Tasks –
1 – In the review of Triptych, why does the reviewer say there is no reason not to picture Henry as the consummate lady-killer?
2 – Answer these questions from the review of Triptych.
(a) Which actor plays Henry's teenage daughter?
(b) Who directs the world premiere?
(c) Who created the stage design?
3 – Translate this sentence from the review of Triptych into Spanish: "The object of devotion, Henry, is a famous Irish writer-playwright living in New York City, brilliant and suave, with graying temples and expensive shoes."

Three faces of Edna
Edna O'Brien's vibrant
Triptych suggests a portrait of the artist as a Jungian.
By Robert Avila
ON THE SURFACE
, Irish novelist and playwright Edna O'Brien's Triptych is about three women in love with the same man; the three being his American wife (Julia Brothers), his teenage daughter (Tro M. Shaw), and his Irish mistress (Lise Bruneau). The object of devotion, Henry, is a famous Irish writer-playwright living in New York City, brilliant and suave, with graying temples and expensive shoes. That's what we're told about him, anyway. And as we never see him, there's no reason not to form a picture of the consummate lady-killer.
What we do see, in director Paul Whitworth's engaging world premiere presented by the Magic Theatre, unfolds as part domestic drama, part poetical allegory, and part postmodern psychoanalysis. The women vie for sole possession of Henry's affection in a series of forays, temporary alliances, betrayals, even empathetic gestures all broken up by moments of introspection and emotional collapse. Pleasure and pain tumble together in a tumult driven by desires affirming and self-destructive, played out within, as well as between, each character. Kate Edmunds's stage design (a triplet of rooms set into, and nearly swallowed by, a pitch-black background) evokes this mental nightscape, autumnal and urban in tone, as when a city riddled with lights seems barely able to stave off the encroaching darkness.

Annotated element listings –
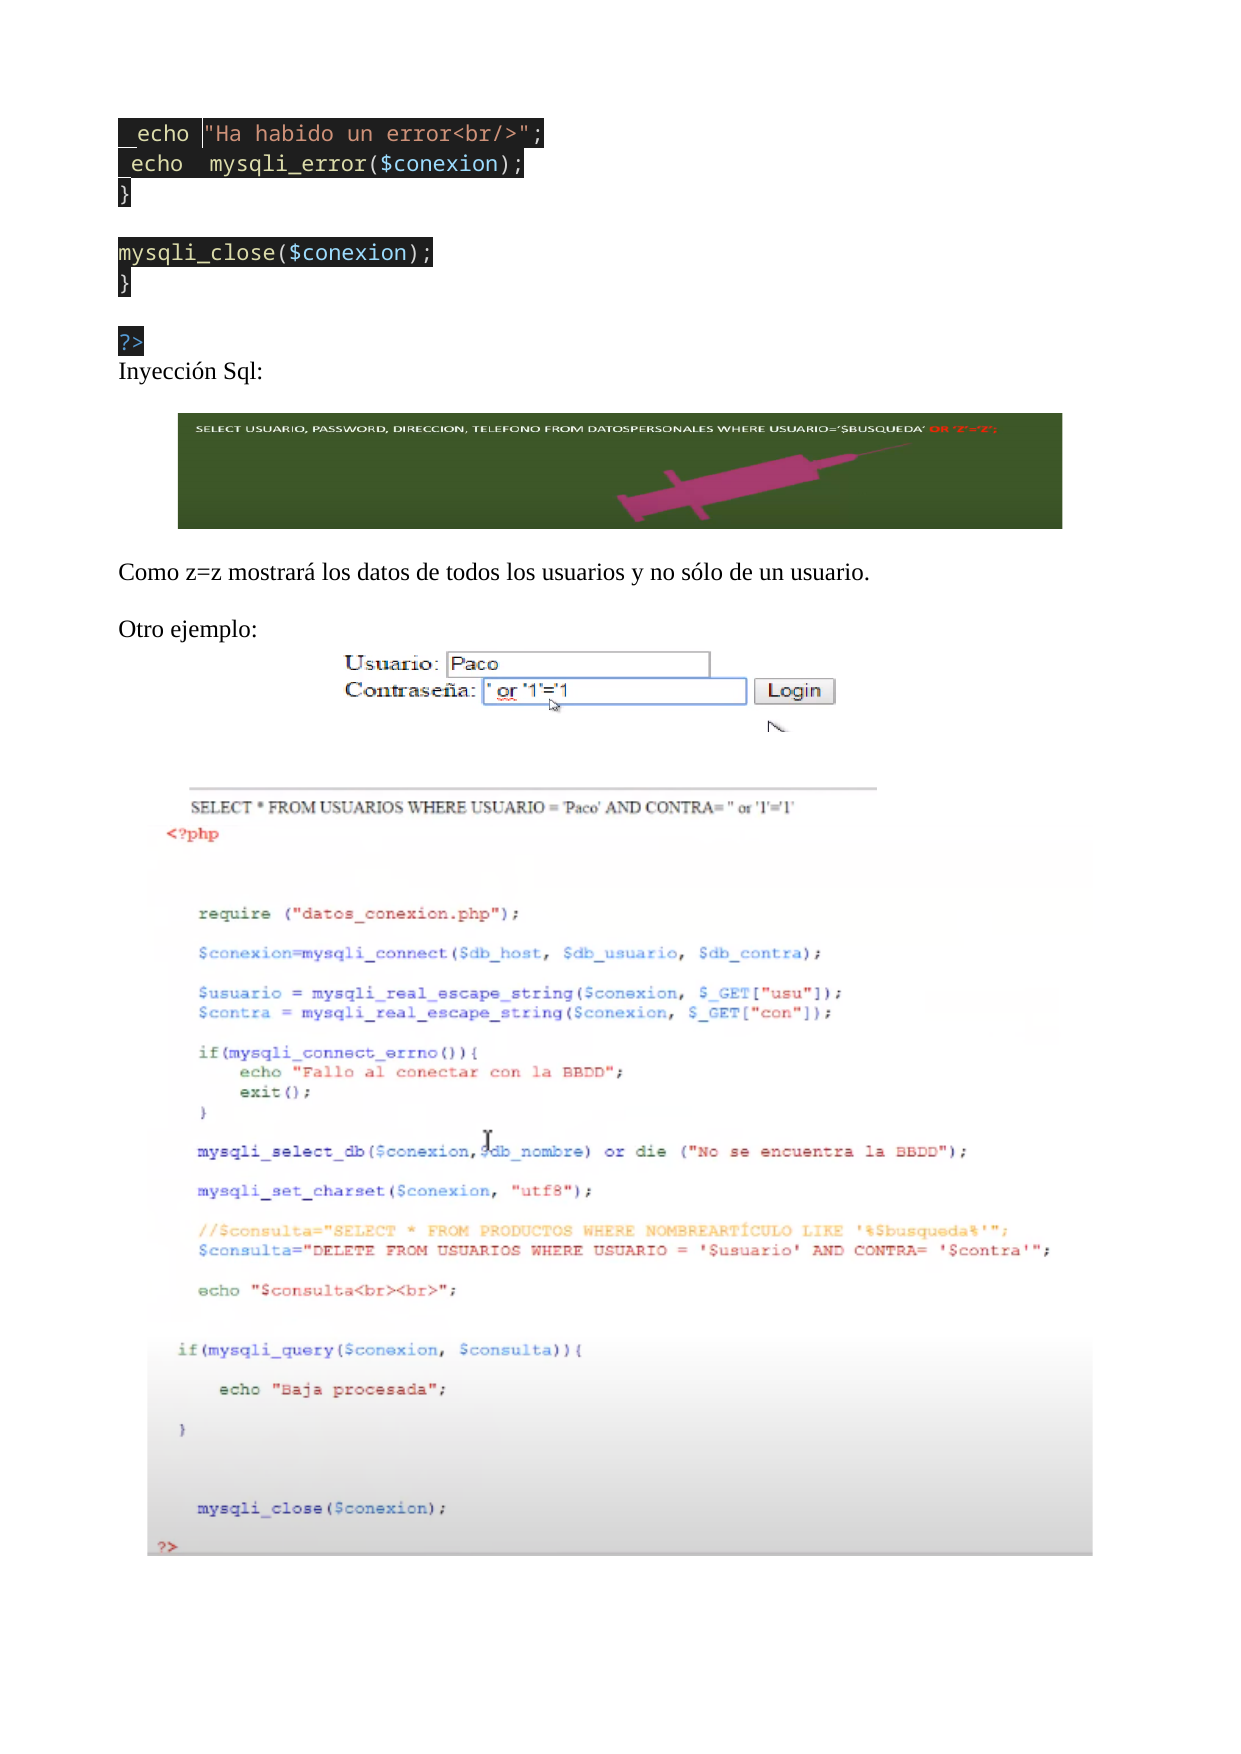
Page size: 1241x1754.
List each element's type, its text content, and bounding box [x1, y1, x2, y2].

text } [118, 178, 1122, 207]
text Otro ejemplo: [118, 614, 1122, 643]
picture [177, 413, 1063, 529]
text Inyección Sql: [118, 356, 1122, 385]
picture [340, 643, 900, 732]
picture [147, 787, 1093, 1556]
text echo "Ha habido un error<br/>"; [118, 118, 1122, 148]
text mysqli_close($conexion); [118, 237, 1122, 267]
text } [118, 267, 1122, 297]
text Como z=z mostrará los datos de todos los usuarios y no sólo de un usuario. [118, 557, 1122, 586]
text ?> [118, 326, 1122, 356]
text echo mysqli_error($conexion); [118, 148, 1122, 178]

Responses in order –
1 – Henry never appears on stage. The audience knows him only from what it is told: he is a famous, brilliant and suave writer-playwright with graying temples and expensive shoes. Since nothing seen contradicts that description, nothing stops the audience from imagining him that way.

2 –
(a) Tro M. Shaw
(b) Paul Whitworth
(c) Kate Edmunds

3 – El objeto de devoción, Henry, es un famoso escritor y dramaturgo irlandés que vive en la ciudad de Nueva York, brillante y refinado, con las sienes encanecidas y zapatos caros.